I really enjoyed moments when all of the sisters were together, but it bothered me that Laurel had to carry this secret alone for all these years and that she never shared it with any of her sisters. The family dynamics that are built in this story are so touching and made me feel so comfortable while reading. So many memories were shared between the girls including the house and some memories they made with their mother. I cannot figure out why, but Dorothy’s character just bothered me the entire way through the book. Then I got to the end and figured out just exactly why I didn’t like her. The end came as such a shock to me, and I will tell you that if you plan to pick up this book, I know it’s over four hundred pages and really big, but reading every page until you find out the big secret is so worth it. I was so surprised and honestly NEVER would have guessed it!
 
This book and the mystery and hidden secrets built more and more chapter by chapter. Sometimes I felt warm in the company of sisters and sometimes I felt chills in the face of unknown secrets and hidden agendas.
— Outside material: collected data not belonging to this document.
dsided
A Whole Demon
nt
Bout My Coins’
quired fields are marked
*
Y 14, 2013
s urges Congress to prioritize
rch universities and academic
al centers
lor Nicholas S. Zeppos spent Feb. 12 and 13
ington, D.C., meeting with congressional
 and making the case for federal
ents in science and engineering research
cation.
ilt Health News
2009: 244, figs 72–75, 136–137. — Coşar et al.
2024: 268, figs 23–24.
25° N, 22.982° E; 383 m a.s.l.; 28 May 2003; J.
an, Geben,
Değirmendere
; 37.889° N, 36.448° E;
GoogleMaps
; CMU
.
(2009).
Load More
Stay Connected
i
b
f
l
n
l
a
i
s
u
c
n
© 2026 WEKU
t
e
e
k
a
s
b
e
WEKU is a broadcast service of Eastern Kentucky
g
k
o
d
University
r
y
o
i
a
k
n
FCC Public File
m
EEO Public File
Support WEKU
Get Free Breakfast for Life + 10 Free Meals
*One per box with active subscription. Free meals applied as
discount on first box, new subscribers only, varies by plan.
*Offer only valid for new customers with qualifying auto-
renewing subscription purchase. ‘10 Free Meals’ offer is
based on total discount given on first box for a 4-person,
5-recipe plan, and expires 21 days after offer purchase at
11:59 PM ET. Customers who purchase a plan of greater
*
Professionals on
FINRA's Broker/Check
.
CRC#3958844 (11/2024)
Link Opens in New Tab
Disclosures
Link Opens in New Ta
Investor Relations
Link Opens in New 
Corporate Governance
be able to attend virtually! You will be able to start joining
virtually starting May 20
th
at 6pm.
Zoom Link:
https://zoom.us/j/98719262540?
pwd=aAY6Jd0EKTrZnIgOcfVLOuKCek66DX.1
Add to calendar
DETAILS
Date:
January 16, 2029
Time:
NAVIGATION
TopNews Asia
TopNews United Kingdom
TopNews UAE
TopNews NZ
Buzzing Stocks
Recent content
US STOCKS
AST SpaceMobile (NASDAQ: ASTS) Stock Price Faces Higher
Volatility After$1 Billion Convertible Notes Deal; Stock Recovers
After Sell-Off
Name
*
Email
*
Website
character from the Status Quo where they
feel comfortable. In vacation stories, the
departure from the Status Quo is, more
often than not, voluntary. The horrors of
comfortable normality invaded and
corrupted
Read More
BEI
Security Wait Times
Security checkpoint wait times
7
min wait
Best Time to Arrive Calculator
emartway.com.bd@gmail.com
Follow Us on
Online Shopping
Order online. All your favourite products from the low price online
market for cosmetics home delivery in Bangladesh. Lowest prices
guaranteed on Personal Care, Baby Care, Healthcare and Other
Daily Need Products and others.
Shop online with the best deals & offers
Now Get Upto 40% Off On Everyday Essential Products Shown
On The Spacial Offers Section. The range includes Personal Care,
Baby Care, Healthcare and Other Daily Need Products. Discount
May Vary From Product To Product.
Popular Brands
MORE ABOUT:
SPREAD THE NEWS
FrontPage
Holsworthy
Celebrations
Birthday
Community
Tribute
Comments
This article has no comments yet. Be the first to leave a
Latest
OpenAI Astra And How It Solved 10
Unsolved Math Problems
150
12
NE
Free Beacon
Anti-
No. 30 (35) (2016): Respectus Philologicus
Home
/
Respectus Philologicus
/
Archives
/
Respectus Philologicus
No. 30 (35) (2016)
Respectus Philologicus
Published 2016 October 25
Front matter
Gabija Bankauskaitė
This book is most certainly a puzzle and a journey intermixed between the past life of Dorothy and the present life of her daughters and son, Gerry. I would recommend this book to almost anyone with a passion for reading because I know there is something here for everyone!
 
***Thank you to the publishers at Atria Books for providing me with a copy of this book in exchange for my honest review***
 
 
 

2 comments:

Rebekah Campbell said...

I loooooove Kate Morton and I'm so glad that you enjoyed The Secret Keeper. Kate always manages to smack you in the face with the BIG REVEALS!
Great review :)

Rachel R. said...

I've never read anything by Kate Morton either, but this one sounds really great! I'm going to add it to my TBR list. Thanks for sharing and for the great review!